Tickers in this article: FB YHOO

NEW YORK (TheStreet) -- When Yahoo! CEO Marissa Mayer said we'd see more frequent updates to Yahoo!'s apps, she wasn't kidding. Now, Flickr is the beneficiary of another overhaul.

Yahoo! has updated its iOS Flickr app to have more "Instagram-like" features, including a new set of filters to personalize your photos. There will be some live filters, which you can preview before you take your picture, and there are ones you can customize as well.

In addition to the new filters, Flickr is adding new camera tools, allowing photographers to edit their photos with grids, a pinch-to-zoom feature, and the ability to lock onto a focus and exposure point. These are all features that Instagram has, so it's clear the trend for photo-sharing networks is to continue adding tools to keep people more engaged.

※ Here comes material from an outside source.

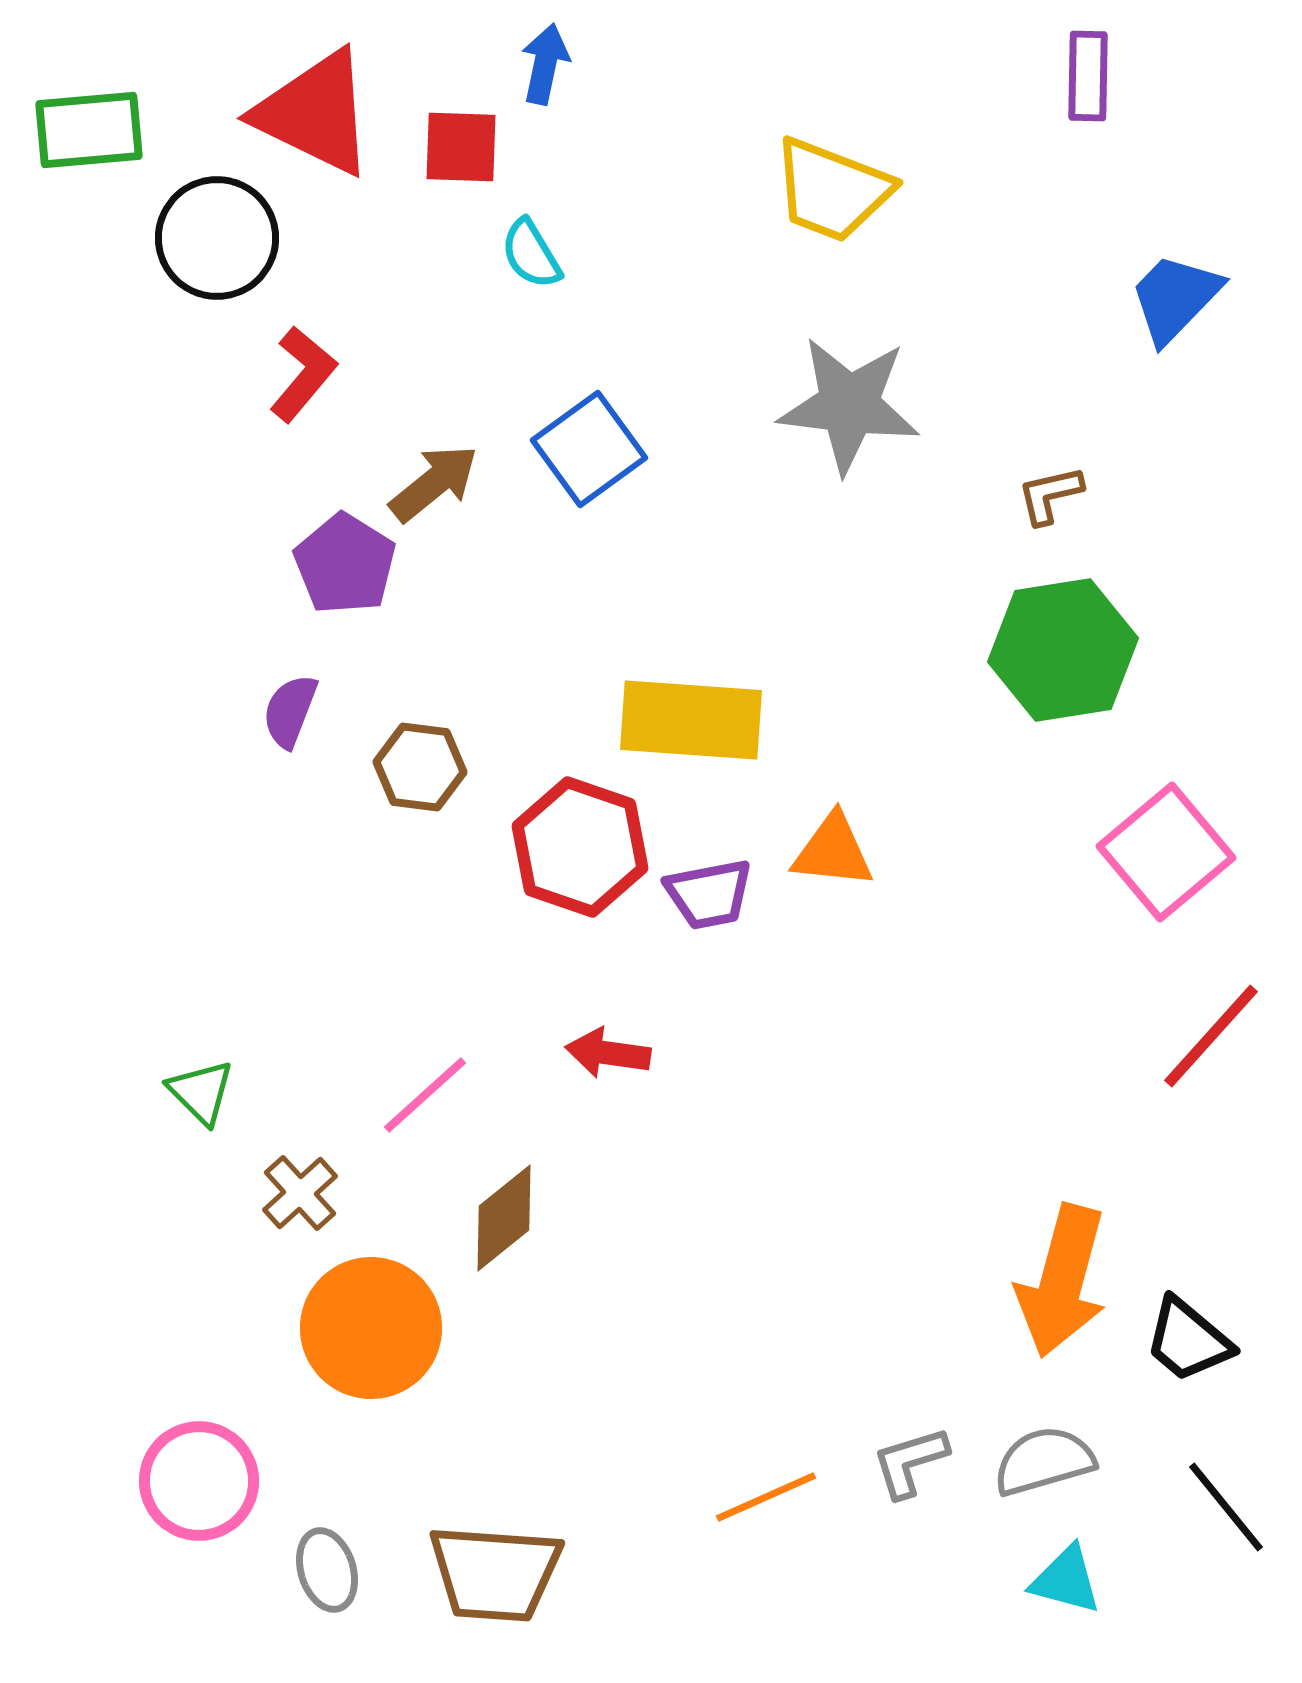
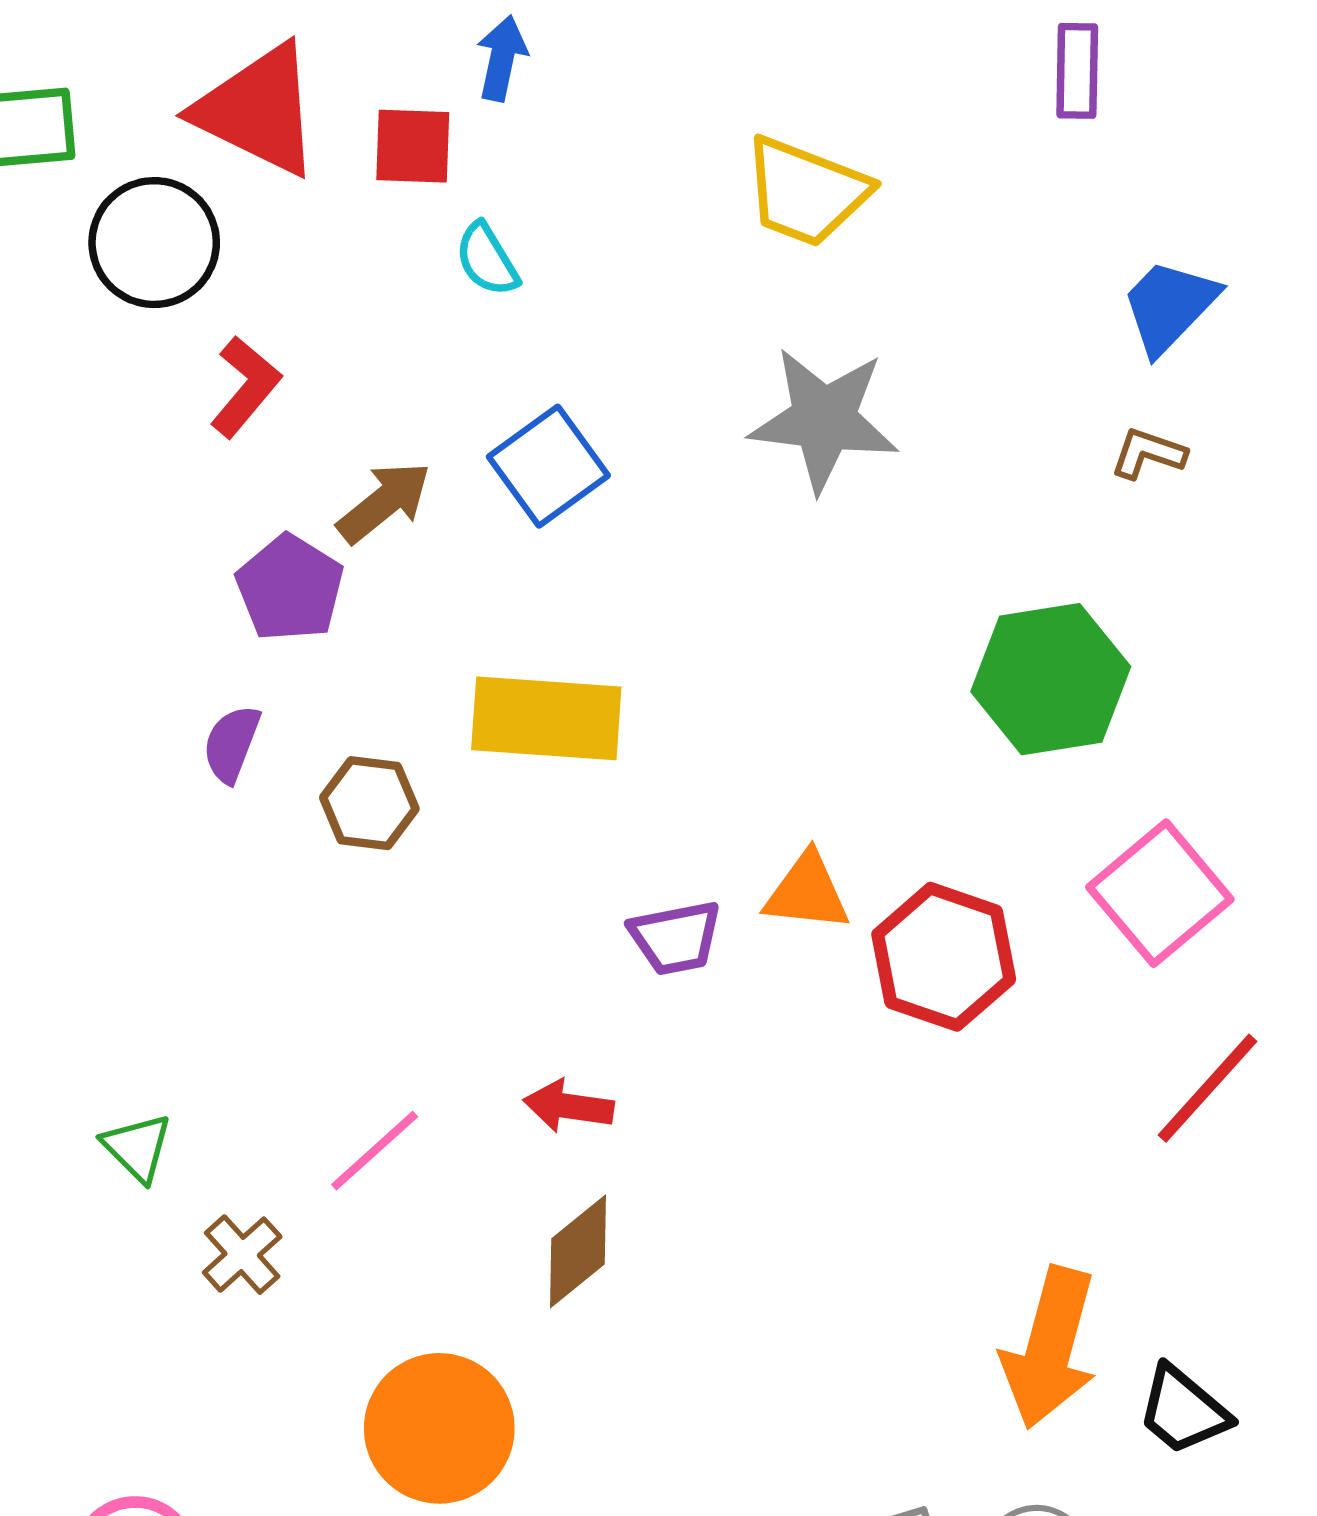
brown L-shape: (1050, 495) -> (1148, 453), moved, turned 32
yellow rectangle: (691, 720) -> (546, 718), moved
red hexagon: (580, 847) -> (944, 957), moved
brown diamond: (504, 1218) -> (578, 1251), moved
orange circle: (371, 1328) -> (439, 1428), moved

Yahoo! is also taking down the paywall on some of its Pro features, allowing photographers to enhance their photos for free, whereas this was a pay feature in the past. Photographers can now crop, sharpen, adjust color, use levels, and add vignettes. Mayer has said in the past that Yahoo! is the world's "daily habit," and taking pictures is something people do on a daily basis. By making these editing tools free, Mayer is trying to build an Instagram-like community for Flickr.

In June, Instagram co-founder Kevin Systrom announced that Instagram, which is owned by Facebook , has more than 130 million active users.

Mayer has repeatedly said that enhancing Yahoo!'s core features, especially on mobile, is a priority for the company as it looks to monetize its 700 million monthly users in an attempt to generate additional revenue. In Yahoo!'s second quarter, the company generated $1.07 billion in revenue, as display revenue excluding Traffic Acquisition Costs (TAC) continued to struggle, falling 11% year-over-year to $423 million.

Flickr also received a major overhaul in May, as Mayer and her team unveiled a new Android Flickr app, new HD resolution thumbnails, and allowed users to have 1 TB worth of storage for free.